> [Supplied text]:
---+---

Take A Walk Through Time
Characters come out on Garrison Avenue for tour
Sue Robison knows first hand that most people think of Fort Smith as the “wild west” where “Hangin’ Judge” Isaac C. Parker meted out justice in the final years before the turn of the 2oth century. Her knowledge came from personal experience as Robison and her husband, Floyd, made their own mark on the community’s history.
“My husband and I have volunteered for years in Fort Smith,” Robison says. “My husband presented as Judge Parker, and I am always proud to be seen as the judge’s wife, Mary. We will engage tourists in any conversation about the judge, but always try to lead them to other aspects of our town. We start the conversation with what they want to hear, and try to tell them what we would like them to know.”
That, she says, includes “a never-ending list of interesting people in Fort Smith’s history,” several of whom she’ll help introduce to visitors at the Fort Smith Museum of History’s “A Walk Through Time,” scheduled for 2 p.m. April 17. Walking tours are a regular feature at the museum during nice weather — or were, until covid-19 shut everything down for a year. Discussions during the pandemic led to the idea of “an event that would allow people to return to the museum but, at the same time, was more covid-aware,” Robison says. “I have worked with the museum on past walking tours, so it seemed a good way to involve the public.”

---+---

> [Data shown]:
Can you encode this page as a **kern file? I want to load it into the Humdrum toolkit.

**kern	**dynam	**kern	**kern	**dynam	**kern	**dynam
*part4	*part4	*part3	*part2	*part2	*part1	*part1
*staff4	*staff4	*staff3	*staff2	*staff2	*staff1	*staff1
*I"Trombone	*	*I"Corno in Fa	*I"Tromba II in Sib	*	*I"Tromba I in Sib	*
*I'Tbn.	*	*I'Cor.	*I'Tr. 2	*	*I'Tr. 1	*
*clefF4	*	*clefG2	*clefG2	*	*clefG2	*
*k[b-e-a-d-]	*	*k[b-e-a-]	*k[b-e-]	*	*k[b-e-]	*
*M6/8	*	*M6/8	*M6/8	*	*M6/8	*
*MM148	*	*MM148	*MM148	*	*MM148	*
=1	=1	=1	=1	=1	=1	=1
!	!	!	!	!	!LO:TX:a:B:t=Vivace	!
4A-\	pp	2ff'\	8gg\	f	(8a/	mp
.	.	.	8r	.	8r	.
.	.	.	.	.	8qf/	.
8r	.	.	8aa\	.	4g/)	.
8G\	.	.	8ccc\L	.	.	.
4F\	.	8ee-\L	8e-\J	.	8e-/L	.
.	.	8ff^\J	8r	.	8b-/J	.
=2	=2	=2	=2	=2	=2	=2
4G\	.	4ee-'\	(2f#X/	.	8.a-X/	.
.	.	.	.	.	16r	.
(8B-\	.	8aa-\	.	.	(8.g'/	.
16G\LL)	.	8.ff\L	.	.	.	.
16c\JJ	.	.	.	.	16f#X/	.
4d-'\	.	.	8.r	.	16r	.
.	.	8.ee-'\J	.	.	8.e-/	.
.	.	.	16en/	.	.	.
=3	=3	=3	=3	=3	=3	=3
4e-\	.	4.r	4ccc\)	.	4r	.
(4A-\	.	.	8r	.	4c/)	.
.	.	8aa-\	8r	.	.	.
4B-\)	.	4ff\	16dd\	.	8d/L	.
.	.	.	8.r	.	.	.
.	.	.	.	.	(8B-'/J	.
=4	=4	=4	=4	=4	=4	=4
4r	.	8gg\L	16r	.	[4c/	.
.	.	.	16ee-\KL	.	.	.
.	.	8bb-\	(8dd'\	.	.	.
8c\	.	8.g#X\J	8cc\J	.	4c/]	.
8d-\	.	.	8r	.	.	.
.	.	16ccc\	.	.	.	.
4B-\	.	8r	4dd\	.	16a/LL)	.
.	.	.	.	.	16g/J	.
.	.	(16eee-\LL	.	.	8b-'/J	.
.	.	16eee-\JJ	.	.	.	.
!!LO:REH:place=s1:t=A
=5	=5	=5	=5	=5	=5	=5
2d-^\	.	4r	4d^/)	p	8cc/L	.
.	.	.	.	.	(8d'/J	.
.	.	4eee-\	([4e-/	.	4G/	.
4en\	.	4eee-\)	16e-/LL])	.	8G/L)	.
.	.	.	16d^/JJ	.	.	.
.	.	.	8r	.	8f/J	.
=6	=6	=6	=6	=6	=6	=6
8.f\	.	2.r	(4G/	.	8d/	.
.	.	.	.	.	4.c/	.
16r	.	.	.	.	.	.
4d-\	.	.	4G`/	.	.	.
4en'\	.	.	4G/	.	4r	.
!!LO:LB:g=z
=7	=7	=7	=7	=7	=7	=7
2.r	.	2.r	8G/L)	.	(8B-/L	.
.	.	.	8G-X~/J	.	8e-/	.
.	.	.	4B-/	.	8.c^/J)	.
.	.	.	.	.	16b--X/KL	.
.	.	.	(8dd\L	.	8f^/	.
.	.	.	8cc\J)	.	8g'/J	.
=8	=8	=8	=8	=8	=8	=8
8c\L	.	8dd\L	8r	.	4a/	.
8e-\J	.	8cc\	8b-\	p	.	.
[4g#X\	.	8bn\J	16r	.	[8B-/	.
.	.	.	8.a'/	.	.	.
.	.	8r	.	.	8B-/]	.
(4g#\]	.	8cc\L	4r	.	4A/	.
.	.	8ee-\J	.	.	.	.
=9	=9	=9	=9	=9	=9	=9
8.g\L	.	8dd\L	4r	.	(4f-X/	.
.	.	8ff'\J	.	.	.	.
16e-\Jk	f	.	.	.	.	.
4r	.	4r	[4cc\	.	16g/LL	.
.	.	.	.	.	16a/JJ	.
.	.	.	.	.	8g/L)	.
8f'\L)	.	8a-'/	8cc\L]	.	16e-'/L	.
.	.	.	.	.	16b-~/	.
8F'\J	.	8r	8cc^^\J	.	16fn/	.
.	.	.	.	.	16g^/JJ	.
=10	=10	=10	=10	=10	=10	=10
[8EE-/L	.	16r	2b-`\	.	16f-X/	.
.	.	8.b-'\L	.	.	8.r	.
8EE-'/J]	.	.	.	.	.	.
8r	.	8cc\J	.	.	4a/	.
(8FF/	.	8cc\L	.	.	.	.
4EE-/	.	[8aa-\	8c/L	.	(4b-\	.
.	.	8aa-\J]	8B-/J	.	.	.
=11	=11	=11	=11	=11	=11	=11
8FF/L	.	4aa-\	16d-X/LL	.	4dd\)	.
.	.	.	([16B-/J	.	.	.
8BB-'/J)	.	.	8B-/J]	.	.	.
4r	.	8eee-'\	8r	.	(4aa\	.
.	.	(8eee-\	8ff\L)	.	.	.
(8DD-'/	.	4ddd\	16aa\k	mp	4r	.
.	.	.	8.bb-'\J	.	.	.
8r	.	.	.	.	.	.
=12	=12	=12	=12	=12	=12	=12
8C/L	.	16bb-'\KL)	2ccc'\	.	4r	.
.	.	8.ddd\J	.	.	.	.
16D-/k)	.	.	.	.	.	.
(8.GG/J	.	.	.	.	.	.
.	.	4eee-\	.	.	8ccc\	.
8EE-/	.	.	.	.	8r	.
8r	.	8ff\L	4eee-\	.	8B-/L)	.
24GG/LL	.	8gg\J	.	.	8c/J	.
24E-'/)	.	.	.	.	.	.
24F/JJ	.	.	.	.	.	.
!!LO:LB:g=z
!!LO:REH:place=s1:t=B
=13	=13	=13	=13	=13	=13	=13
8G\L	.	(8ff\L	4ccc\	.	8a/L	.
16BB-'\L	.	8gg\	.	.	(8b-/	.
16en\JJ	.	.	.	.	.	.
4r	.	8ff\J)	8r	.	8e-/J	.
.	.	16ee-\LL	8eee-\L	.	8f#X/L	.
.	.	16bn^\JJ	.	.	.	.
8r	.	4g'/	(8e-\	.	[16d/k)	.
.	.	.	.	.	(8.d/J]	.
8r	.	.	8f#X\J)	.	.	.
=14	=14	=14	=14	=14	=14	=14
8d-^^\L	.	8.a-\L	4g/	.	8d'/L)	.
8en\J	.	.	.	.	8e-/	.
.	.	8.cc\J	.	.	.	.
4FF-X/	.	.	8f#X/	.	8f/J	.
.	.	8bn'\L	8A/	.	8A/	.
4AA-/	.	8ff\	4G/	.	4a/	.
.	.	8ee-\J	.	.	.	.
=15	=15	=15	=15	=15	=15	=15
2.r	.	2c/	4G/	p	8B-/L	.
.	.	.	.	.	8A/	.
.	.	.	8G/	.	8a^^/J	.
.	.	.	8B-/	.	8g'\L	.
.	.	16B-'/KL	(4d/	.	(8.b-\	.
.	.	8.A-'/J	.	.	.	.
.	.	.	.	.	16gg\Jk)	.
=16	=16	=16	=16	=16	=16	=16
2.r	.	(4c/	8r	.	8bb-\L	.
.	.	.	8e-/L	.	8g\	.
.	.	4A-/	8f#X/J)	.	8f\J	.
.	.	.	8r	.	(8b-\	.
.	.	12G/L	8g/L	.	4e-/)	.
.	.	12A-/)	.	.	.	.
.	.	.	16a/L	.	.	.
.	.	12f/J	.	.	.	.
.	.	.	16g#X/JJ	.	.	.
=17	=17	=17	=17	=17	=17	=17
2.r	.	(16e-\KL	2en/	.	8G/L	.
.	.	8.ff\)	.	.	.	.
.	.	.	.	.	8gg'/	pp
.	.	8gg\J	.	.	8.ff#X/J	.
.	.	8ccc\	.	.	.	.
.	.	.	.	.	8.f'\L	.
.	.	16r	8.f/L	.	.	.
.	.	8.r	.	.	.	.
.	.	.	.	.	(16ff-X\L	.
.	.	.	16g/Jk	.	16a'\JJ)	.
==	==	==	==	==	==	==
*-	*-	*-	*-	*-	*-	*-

---+---

> [Activities]:
(A) According to the walking tour article, when is "A Walk Through Time" scheduled?
(B) Transcribe the part of the walking tour article starting with "Take A Walk" and going on through "the community’s history.".
The entries aren't needed for this work.

> [Answers for the exercise]:
(A) It is scheduled for 2 p.m. on April 17.

(B)
Take A Walk Through Time
Characters come out on Garrison Avenue for tour
Sue Robison knows first hand that most people think of Fort Smith as the “wild west” where “Hangin’ Judge” Isaac C. Parker meted out justice in the final years before the turn of the 2oth century. Her knowledge came from personal experience as Robison and her husband, Floyd, made their own mark on the community’s history.